ーードルトン東京の教育と、他の学校の教育との違いは何でしょうか?

 伝統的な日本教育との大きな違いは、「苦手なものより、得意なことを伸ばそう」という教育です。

 英語が得意な子はさらに英語を伸ばそうよ、理系が得意だから数学だけをどんどんやろうよといったことも、先生たちがものすごく打ち出していて、それに対していろんな仕掛けをしようとしています。学生が授業ごとに教室を移動するので学び方を自由に変えられたり、先生との距離を近くして発展的な学習を能動的にできるようにしたりしています。

 定期試験ではなく、小テストや提出課題で成績を評価するという仕組みも、「苦手のものは日常の授業で評価し、得意なものをガンガン伸ばしてあげた方が、今後の社会では役に立つ」というメッセージを打ち出したシステムではないでしょうか。
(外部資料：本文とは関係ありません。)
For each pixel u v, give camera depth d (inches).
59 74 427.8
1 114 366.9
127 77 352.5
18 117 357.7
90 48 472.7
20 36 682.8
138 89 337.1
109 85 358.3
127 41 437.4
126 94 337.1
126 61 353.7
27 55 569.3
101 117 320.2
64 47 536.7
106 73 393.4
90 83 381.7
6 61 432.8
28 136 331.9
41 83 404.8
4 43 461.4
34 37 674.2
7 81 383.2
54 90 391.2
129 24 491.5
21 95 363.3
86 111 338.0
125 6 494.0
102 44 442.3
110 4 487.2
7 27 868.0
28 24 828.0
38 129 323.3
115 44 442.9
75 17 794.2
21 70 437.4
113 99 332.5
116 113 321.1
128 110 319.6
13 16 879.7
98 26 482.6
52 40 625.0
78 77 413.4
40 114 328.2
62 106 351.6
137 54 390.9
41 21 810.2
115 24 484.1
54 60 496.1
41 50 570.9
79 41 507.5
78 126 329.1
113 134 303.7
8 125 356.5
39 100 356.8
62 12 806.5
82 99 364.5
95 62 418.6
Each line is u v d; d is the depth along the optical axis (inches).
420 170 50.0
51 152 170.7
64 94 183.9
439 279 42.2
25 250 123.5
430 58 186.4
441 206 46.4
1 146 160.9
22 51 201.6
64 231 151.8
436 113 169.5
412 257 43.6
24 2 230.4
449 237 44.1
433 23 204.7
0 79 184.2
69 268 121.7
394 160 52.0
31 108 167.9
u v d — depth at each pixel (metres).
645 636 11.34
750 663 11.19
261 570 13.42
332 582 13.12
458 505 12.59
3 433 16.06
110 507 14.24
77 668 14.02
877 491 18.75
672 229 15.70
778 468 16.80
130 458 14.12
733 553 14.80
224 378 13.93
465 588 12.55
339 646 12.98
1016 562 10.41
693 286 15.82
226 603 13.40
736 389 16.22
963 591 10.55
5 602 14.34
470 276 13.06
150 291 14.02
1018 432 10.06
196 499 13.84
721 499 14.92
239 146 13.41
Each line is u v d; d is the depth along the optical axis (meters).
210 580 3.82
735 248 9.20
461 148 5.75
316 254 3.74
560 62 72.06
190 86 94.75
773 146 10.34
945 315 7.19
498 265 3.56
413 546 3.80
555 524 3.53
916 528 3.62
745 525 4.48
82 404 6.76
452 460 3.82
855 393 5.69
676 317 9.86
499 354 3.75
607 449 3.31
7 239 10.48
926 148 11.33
 この学校は、部活に対する考え方も違います。野球部がなかったりするなど、一般的な学校に比べて運動部が少なく、活動日も少ないです。部活に対する強制力はありません。全員が部活に入らなきゃいけないわけではありません。

 部活は放課後やりたい人が任意でやるもので、放課後の学校は開放するけど、部活にとらわれず自分の好きなことをやれる仕組みがあります。

学年を横断した「縦割のクラス」

 さらにこの学校のユニークなところは、「縦割り」のクラスがあるところです。一般的な日本の教育といえば、同じ年に生まれた子どもたちが30人くらい集まってクラスが構成されますよね。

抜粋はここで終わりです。